Стол действительно безобразен. Гости, видимо, хотели собрать посуду, но потом бросили – больно надо, тарелки пустые стояли в недоеденных, вилки топорщились в стаканах. Остатками разума отмечаю – все съедено. Значит, я довольно долго была на балконе с этим странным гостем, хотя казалось – пять минут. Хочу вспомнить, о чем же мы с ним говорили, и не могу. «Капричикос», – повторяю я слово, которое когда-то давно знала, но убей не помню, что оно значит. Я беру тарелки с угла стола, беру неуклюже, и они соскальзывают по мне, оставляя следы майонеза, масла, рисовый след кутьи.
– Уйди, – говорит мне с отвращением муж. Я тащусь в ванную, стаскиваю с себя все. Я отвратительна себе самой, на соске повис стружок капусты, я сбиваю его щелчком, вижу, как падает он в мыльницу, и меня начинает тошнить бурно, фонтанно. В голове возникает звон, и я четко вижу, как сейчас лопнут к чертовой матери мои бедные сосуды, как я стану паралитиком с повисшей набок головой и застывшей слюной на плече. Подробностей такого рода слишком много, горло изо всей силы сжимается, выталкивая из меня желчь, я перебираю ногами в собственно напруженной луже.
Муж не слышит моего воя, он вставил себе в уши музыку. Он ненавидит всякую уборку, тем более с битой посудой, и я не знаю, что лучше: чтоб он пришел ко мне на помощь или чтоб он не видел меня такой никогда. Я уже понимаю, что слухи о хрупкости сосудов преувеличены, что их не разорвала вырвавшаяся из меня утроба, что я жива. Только трясусь вся мелкой, мелкой дрожью.
Я лезу под душ. У меня странное ощущение, будто меня обмывают четыре руки, значит, какой-то сосудик все-таки подвел. Я ловлю своей рукой ту, чужую ладонь, что нежно смывает мыло с моих грудей. Но мне это не удается, рука выскальзывает, и я даже слышу смешок… Руки? Бред. Капричикос! Слово мужа обрело содержание и встало на свое место. Но это неверно! Капричикос – это уродство и даже ужас, это срам жизни, а тут нежное очищение и тихий нежный смешок, как вздох младенца.

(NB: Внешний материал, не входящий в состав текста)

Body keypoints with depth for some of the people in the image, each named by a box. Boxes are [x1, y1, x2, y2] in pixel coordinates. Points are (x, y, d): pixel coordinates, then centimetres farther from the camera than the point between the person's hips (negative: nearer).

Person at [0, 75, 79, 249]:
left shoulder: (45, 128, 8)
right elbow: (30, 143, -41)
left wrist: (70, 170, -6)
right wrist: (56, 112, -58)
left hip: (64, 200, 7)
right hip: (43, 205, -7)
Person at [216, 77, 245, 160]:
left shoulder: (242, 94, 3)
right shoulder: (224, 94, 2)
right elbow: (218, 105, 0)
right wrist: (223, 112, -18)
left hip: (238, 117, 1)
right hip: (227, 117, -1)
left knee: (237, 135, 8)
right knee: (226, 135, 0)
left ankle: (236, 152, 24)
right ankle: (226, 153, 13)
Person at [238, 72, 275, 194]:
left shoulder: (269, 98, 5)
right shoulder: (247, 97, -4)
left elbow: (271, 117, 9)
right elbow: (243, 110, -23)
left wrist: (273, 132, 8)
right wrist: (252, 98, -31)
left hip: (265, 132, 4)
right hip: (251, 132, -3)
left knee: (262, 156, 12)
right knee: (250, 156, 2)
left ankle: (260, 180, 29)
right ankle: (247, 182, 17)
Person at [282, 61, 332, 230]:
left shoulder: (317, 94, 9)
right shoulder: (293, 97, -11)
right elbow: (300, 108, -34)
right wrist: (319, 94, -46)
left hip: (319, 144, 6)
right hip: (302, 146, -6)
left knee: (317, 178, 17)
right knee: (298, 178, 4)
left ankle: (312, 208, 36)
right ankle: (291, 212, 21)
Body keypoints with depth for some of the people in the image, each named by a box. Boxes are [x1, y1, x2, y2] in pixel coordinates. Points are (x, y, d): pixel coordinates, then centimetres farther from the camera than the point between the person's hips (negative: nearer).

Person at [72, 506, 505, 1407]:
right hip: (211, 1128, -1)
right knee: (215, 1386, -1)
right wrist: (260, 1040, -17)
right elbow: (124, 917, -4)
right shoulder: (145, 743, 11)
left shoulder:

Наконец я выбираюсь из ванной. Вытираю лужу на полу. Обрызгиваюсь дезодорантом. Влезаю в махровый зимний халат и являюсь пред светлы очи супруга. Он привел комнату в порядок. Тарелки же поставил в раковину. Посуду он и после себя не моет.
– Извини, – говорю, – конфуз вышел.
– Бог простит, – отвечает он мне. И я почти счастлива, что все хорошо кончилось и он не видел меня в ванной.
Это секундное счастливое умиротворение прерывает резкий звонок в дверь.
– Ты ждешь кого-нибудь? – спрашивает он.
Я мотаю во все стороны мокрыми волосами.
– Тогда можно не открывать, – говорит муж. – Для одного дня уже перебор.
– А если это Ляна? Вдруг шла мимо…
– У нее мобильник.
И тут раздается телефонный звонок. Это Ляна. Она дома, интересуется, как у меня все прошло. Я говорю, хорошо.